The salesclerk, a pleasant 40-ish woman, and I begin chatting. We share our mutual loathing of those new-fangled wireless electronic book–reader-thingees like Kindle – think iPods for books– retailing for $359. You can even order them pre-loaded with hundreds of book titles. I compare them to vibrators — you might think you’re getting sex, but it’s sure not human!
But oh, the mindless blather touting this devilish device! ”Manhattan’s Algonquin Hotel has a long tradition of nurturing the literary-minded — Dorothy Parker, Robert Benchley, even Harpo Marx hung out there in its heyday. Keeping up with the times, the folks running the Algonquin today apparently still have literature on their minds, and are offering Amazon’s Kindle pre-loaded with a book of their choice for guests of the hotel during their stay…” burbles the website Switched-dot-com.

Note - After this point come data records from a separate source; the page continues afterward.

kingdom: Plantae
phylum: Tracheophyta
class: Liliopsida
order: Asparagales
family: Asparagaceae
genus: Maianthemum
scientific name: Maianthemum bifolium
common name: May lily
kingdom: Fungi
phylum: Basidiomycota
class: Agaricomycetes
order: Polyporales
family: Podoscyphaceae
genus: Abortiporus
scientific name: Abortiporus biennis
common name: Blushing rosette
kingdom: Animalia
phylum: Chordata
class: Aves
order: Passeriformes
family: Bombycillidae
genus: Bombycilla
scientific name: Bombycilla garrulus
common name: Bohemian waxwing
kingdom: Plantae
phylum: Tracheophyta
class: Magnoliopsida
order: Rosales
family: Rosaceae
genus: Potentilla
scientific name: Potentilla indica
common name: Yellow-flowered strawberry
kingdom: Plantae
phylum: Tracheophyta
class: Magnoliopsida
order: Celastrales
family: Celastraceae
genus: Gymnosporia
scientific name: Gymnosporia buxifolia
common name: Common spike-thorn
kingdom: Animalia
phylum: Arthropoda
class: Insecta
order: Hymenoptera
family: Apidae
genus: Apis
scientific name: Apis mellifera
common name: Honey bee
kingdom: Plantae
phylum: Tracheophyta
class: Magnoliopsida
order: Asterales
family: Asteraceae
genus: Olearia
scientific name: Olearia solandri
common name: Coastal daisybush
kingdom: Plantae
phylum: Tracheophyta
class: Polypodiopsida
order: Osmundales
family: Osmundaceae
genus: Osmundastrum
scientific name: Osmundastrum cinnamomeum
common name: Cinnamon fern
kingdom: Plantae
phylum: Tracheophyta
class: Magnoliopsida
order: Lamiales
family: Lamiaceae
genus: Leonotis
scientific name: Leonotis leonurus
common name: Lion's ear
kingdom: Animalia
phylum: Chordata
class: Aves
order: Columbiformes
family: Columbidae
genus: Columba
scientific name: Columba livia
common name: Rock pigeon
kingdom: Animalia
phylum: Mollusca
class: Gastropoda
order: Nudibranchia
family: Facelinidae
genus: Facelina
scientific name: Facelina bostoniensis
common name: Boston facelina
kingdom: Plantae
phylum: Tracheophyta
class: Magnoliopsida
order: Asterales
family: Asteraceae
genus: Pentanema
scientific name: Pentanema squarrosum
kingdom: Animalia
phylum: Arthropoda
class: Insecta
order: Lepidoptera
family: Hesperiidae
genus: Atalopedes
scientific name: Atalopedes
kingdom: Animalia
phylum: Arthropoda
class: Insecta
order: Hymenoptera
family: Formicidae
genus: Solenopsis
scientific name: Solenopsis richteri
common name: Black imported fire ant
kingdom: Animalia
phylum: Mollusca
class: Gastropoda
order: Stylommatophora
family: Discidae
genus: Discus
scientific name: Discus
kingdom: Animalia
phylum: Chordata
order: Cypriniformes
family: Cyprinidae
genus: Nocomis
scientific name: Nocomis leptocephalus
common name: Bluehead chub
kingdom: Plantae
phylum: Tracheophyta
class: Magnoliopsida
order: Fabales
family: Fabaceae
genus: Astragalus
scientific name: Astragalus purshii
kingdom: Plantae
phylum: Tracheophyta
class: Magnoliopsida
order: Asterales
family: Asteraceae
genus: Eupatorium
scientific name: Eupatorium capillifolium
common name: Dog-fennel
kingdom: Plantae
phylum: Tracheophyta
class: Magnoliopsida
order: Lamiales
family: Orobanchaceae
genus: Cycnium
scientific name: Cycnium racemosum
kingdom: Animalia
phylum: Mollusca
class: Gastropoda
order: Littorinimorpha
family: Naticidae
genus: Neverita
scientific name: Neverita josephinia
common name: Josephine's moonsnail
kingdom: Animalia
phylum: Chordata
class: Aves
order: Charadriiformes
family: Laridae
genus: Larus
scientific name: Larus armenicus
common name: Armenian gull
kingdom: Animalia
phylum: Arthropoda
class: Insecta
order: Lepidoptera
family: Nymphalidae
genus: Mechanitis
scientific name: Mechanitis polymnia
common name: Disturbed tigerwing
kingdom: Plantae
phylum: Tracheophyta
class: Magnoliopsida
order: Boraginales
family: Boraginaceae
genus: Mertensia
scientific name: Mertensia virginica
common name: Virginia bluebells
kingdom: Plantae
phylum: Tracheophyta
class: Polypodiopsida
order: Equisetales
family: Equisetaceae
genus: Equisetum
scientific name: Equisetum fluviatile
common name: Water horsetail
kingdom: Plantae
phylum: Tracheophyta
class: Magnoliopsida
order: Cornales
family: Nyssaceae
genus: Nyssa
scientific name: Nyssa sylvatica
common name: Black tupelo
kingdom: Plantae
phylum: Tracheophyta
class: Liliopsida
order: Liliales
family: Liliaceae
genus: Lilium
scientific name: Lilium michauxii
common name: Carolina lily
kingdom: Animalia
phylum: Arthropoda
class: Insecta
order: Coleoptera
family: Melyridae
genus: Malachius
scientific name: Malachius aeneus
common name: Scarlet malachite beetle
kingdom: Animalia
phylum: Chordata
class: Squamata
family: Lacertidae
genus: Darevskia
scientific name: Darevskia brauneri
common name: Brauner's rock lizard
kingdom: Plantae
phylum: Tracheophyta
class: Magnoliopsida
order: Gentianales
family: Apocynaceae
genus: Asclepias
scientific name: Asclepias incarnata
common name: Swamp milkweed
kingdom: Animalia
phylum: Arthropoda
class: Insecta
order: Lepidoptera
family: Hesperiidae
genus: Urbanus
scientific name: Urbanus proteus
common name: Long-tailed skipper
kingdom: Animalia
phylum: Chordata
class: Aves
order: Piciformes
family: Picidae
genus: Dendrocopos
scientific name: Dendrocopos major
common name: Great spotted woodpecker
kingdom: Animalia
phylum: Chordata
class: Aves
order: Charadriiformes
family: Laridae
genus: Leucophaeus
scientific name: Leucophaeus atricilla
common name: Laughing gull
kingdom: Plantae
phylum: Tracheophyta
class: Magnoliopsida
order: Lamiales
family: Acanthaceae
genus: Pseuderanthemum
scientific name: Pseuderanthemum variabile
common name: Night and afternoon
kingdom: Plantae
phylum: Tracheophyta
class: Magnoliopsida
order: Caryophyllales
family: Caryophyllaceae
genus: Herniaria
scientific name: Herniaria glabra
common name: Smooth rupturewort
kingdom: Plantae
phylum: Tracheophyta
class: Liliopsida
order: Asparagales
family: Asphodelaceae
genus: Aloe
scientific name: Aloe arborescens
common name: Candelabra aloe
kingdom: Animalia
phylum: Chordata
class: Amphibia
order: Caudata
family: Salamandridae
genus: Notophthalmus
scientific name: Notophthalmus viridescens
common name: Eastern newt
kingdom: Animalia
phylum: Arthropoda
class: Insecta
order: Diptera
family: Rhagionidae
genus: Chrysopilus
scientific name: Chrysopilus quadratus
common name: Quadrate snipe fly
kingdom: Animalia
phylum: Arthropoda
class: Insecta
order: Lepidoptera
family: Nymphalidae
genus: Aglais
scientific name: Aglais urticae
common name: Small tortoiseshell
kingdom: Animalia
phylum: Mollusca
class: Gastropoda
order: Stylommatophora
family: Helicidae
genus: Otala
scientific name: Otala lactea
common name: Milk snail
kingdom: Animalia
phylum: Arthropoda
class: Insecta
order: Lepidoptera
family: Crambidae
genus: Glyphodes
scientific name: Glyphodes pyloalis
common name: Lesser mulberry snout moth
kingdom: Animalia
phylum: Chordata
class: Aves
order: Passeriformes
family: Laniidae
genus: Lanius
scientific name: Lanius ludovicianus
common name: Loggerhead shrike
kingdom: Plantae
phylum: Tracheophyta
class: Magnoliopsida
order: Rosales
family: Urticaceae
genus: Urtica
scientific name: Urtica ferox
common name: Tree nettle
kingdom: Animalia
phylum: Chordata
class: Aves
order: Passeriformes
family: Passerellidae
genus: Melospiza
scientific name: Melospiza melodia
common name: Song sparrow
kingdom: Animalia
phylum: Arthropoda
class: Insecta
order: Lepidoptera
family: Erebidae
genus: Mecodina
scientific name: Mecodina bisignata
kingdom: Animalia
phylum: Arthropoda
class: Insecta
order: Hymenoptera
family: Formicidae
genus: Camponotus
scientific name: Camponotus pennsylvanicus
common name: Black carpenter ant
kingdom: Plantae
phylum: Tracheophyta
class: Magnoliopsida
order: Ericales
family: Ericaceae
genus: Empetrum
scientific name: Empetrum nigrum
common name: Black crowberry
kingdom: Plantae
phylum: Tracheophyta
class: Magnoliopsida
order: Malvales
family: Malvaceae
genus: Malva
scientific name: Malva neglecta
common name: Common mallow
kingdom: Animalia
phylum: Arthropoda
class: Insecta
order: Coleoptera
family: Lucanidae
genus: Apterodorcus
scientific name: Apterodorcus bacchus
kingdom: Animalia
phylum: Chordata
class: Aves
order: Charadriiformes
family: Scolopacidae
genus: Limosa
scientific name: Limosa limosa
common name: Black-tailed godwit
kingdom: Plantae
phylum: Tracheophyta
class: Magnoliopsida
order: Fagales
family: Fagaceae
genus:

We both agree battery-powered books seem a crime against nature.
“People like the feel of real books, the smell of books,” the salesclerk declares fervently. “They like to touch them. They like to carry books with them wherever they go. Books are already portable. You can read them anywhere. Books are, in their way, comforting.”
Certainly books are the low-tech solution to the reading process. Here’s hoping actual books — and public gathering-places to read them like libraries — never go out of style. If only Philly’s Mayor could have been there to participate in our conversation, maybe he’d have second thoughts about his misguided –and potentially dangerous – threat to shut 11 neighborhood library branches to eliminate some red ink in the city’s way-out-of-whack budget.
Doesn’t the Mayor know books are magical? Isn’t he aware books can change lives, young and old, forever? Doesn’t he realize books are a passport to the Imagination Unlimited?
And, instead of privatizing some of the city’s libraries in poor neighborhoods, as he may now do, why not simply eliminate 10-year real estate tax abatements extended to rich, powerful corporate interests instead.
Here’s a city with one of the highest murder rates in America, yet so short-sighted as to even consider closing nearly a dozen libraries, which function as cultural community centers. Boy, how dumb — and bogus — can you be? Libraries are incredibly important to people of all ages. They can be safe, quiet places to do homework after school. They can be places to use computers, thus helping conquer the Digital Divide for impoverished families. They can be places to do research, seek intellectual enrichment, attend lectures, movies, workshops, or even socialize. Think about it. And then rescind the order to shutter those libraries.